Brandon Hernández 9 a.m., Sept. 20
The Perseid Meteor Shower, Venus, Mars, and Saturn
The Perseid Meteor Shower, the best known of the many meteor displays that return annually, will take place under optimum (moon-glare-free) conditions this year. During the hours between midnight and dawn (approximately 4:30am) on the mornings of Thursday, August 12 and Friday, August 13, some 60 meteors or more should be visible to observers situated under clear, dark skies. Hourly rates will be less if you observe during evening hours or on mornings before or after the 12th or 13th. The Perseid meteors, like other similar annual meteor showers, occur when the Earth plows through a broad stream of tiny dust particles left over from the past disintegration of a comet. The particles burn up as air friction slows them at heights of about 50 miles, resulting in luminous trails visible for a second or two from the ground. Following the passage of a particularly bright meteor a lingering glow, called a train, sometimes remains for a few seconds or more. This year's display takes place during the dark of the moon, ensuring a dark sky as long as you observe from a location far from city lights.

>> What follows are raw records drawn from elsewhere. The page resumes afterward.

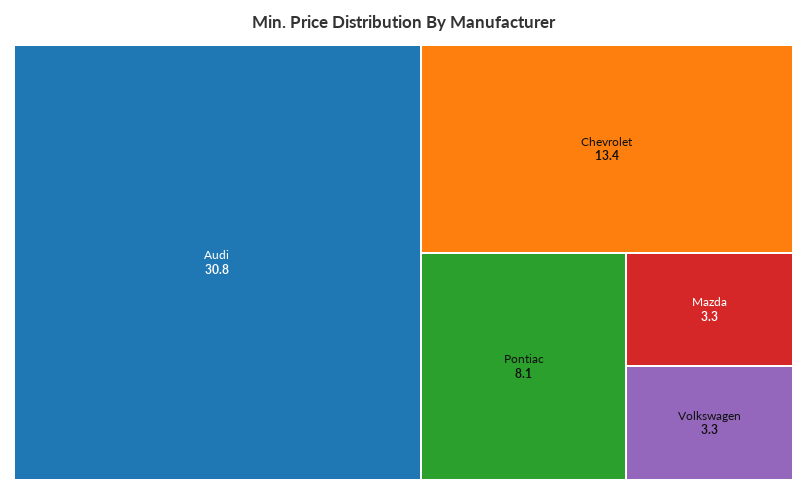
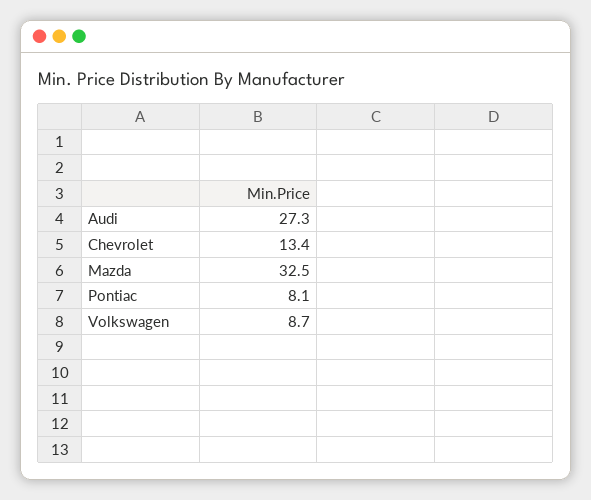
  {
-   "Audi": 30.8,
+   "Audi": 27.3,
    "Chevrolet": 13.4,
    "Pontiac": 8.1,
-   "Mazda": 3.3,
+   "Mazda": 32.5,
-   "Volkswagen": 3.3
+   "Volkswagen": 8.7
  }

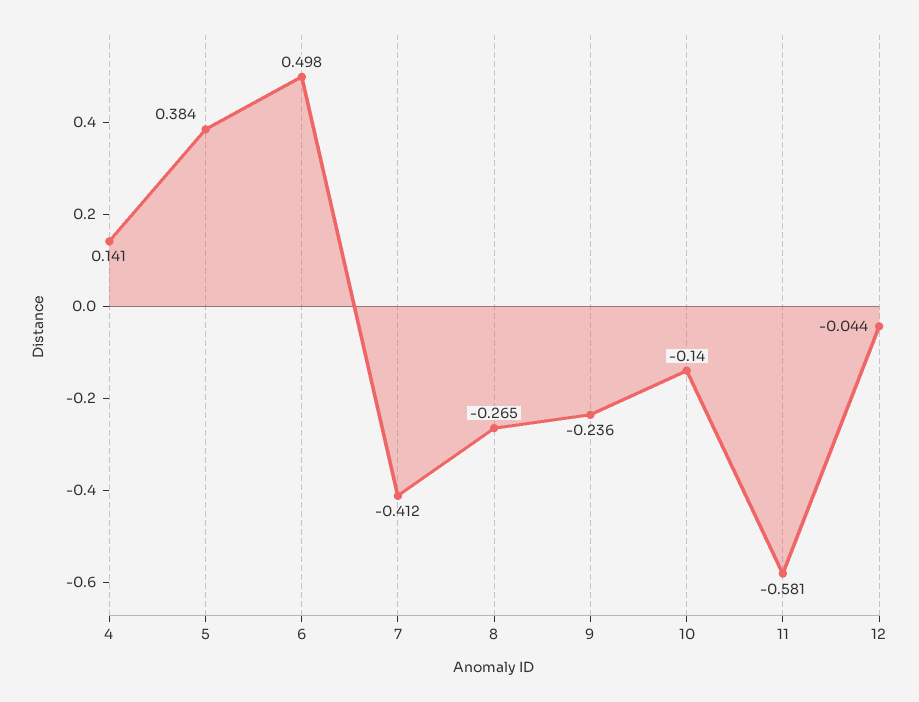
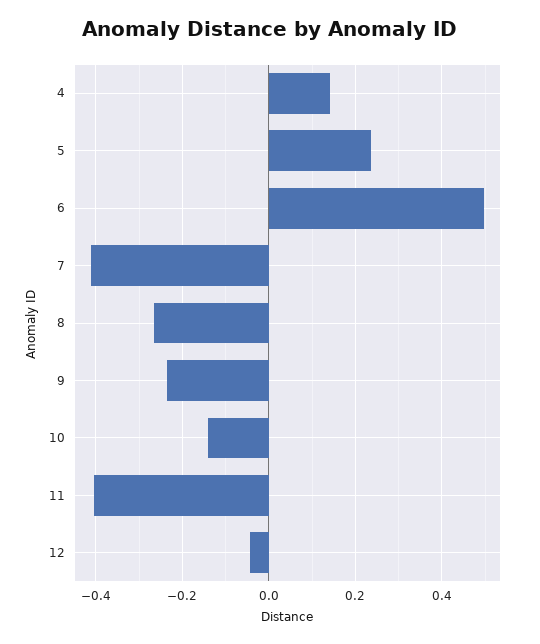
  {
    "4": 0.141,
-   "5": 0.384,
+   "5": 0.24,
    "6": 0.498,
    "7": -0.412,
    "8": -0.265,
    "9": -0.236,
    "10": -0.14,
-   "11": -0.581,
+   "11": -0.4,
    "12": -0.044
  }

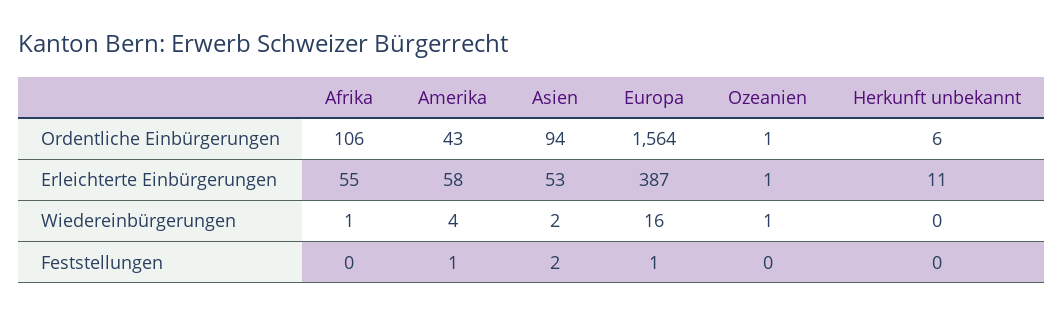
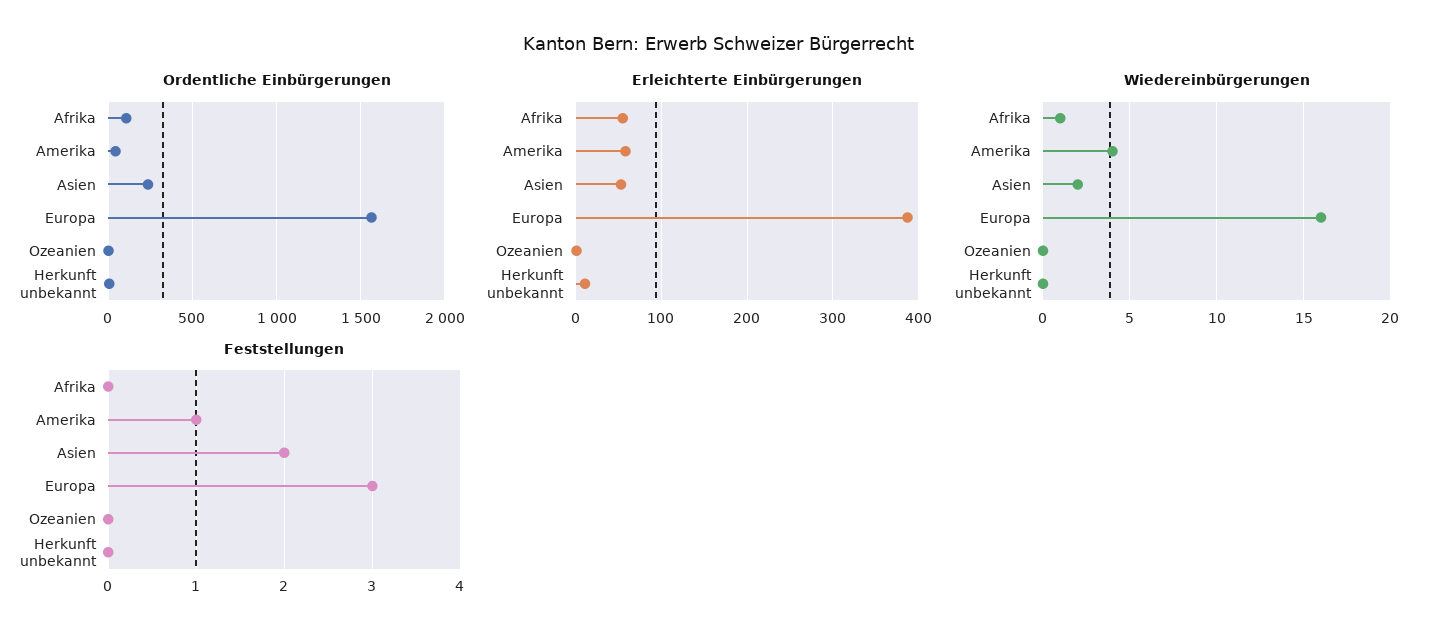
  {
    "Ordentliche Einbürgerungen": {
      "Afrika": 106,
      "Amerika": 43,
-     "Asien": 94,
+     "Asien": 250,
      "Europa": 1564,
      "Ozeanien": 1,
      "Herkunft unbekannt": 6
    },
    "Erleichterte Einbürgerungen": {
      "Afrika": 55,
      "Amerika": 58,
      "Asien": 53,
      "Europa": 387,
      "Ozeanien": 1,
      "Herkunft unbekannt": 11
    },
    "Wiedereinbürgerungen": {
      "Afrika": 1,
      "Amerika": 4,
      "Asien": 2,
      "Europa": 16,
-     "Ozeanien": 1,
+     "Ozeanien": 0,
      "Herkunft unbekannt": 0
    },
    "Feststellungen": {
      "Afrika": 0,
      "Amerika": 1,
      "Asien": 2,
-     "Europa": 1,
+     "Europa": 3,
      "Ozeanien": 0,
      "Herkunft unbekannt": 0
    }
  }

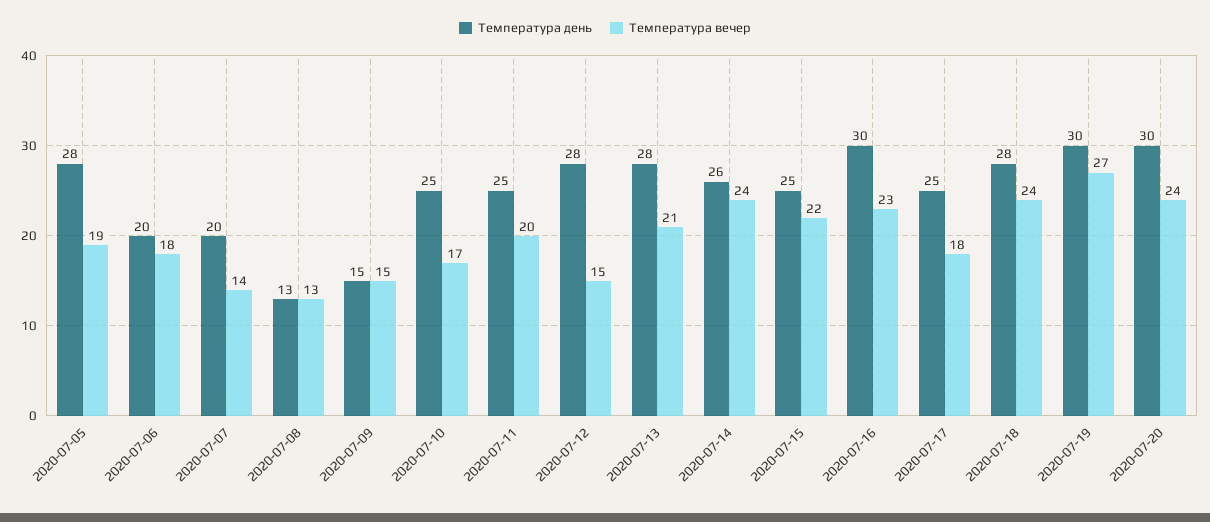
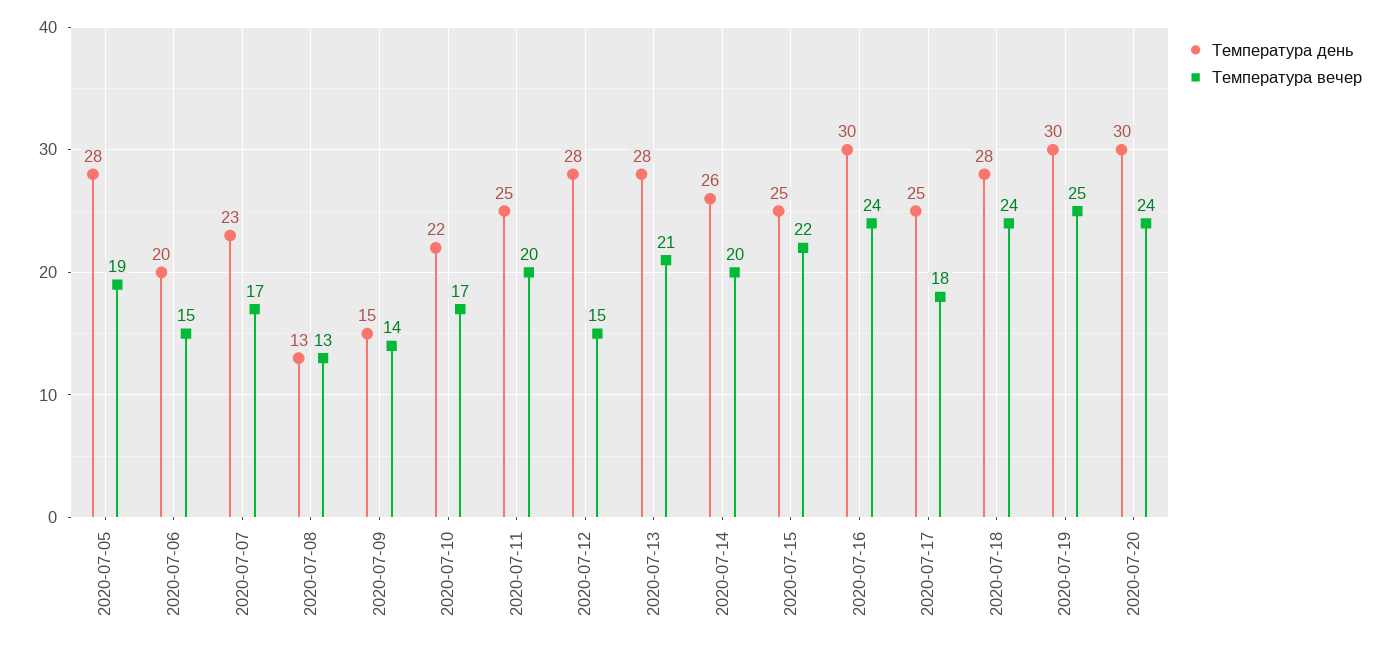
  {
    "Температура день": {
      "2020-07-05": 28,
      "2020-07-06": 20,
-     "2020-07-07": 20,
+     "2020-07-07": 23,
      "2020-07-08": 13,
      "2020-07-09": 15,
-     "2020-07-10": 25,
+     "2020-07-10": 22,
      "2020-07-11": 25,
      "2020-07-12": 28,
      "2020-07-13": 28,
      "2020-07-14": 26,
      "2020-07-15": 25,
      "2020-07-16": 30,
      "2020-07-17": 25,
      "2020-07-18": 28,
      "2020-07-19": 30,
      "2020-07-20": 30
    },
    "Температура вечер": {
      "2020-07-05": 19,
-     "2020-07-06": 18,
+     "2020-07-06": 15,
-     "2020-07-07": 14,
+     "2020-07-07": 17,
      "2020-07-08": 13,
-     "2020-07-09": 15,
+     "2020-07-09": 14,
      "2020-07-10": 17,
      "2020-07-11": 20,
      "2020-07-12": 15,
      "2020-07-13": 21,
-     "2020-07-14": 24,
+     "2020-07-14": 20,
      "2020-07-15": 22,
-     "2020-07-16": 23,
+     "2020-07-16": 24,
      "2020-07-17": 18,
      "2020-07-18": 24,
-     "2020-07-19": 27,
+     "2020-07-19": 25,
      "2020-07-20": 24
    }
  }

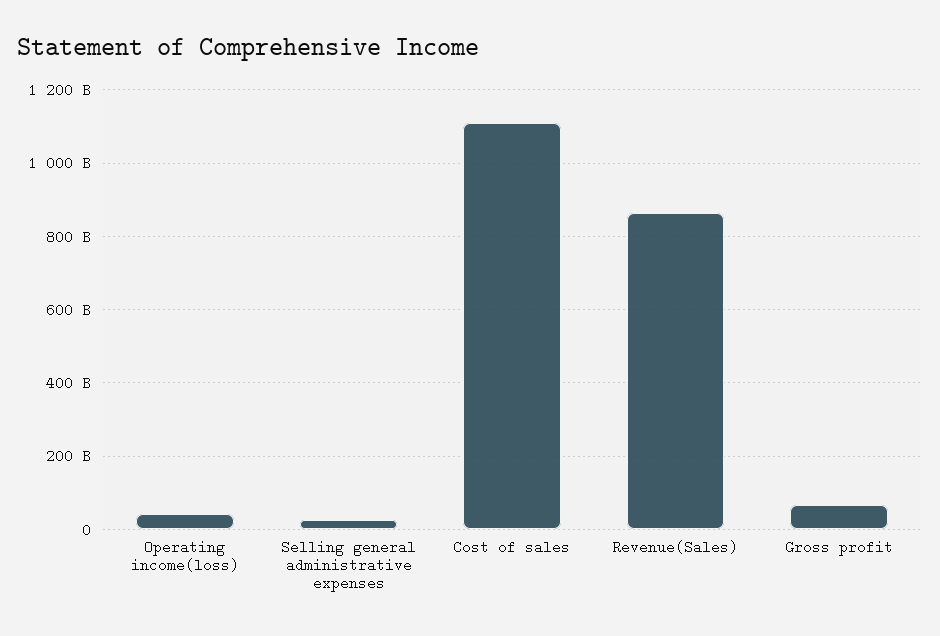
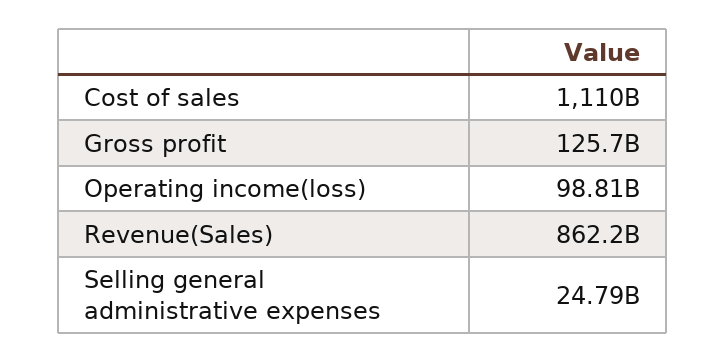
  {
-   "Operating income(loss)": 40000000000,
+   "Operating income(loss)": 98810000000,
    "Selling general administrative expenses": 24790000000,
    "Cost of sales": 1110000000000,
    "Revenue(Sales)": 862200000000,
-   "Gross profit": 60000000000
+   "Gross profit": 125700000000
  }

Lie in a comfortable position, facing northeast, under an open sky, for best results. Strong coffee is advised.
The Planets Venus, Mars, and Saturn are performing an intricate dance through the first half of August. Look for all three in the western sky at dusk, beginning with Venus, which is brashly brilliant. Mars (dim and reddish) and Saturn (dim and white) hover above Venus until mid-August, changing positions day-by-day, but remaining within a few degrees of one another. On the evening of Thursday, August 12, the thin, waxing crescent moon will be visible below the triad of planets; on the 13th the somewhat fatter cresent moon will have moved to the left of the three.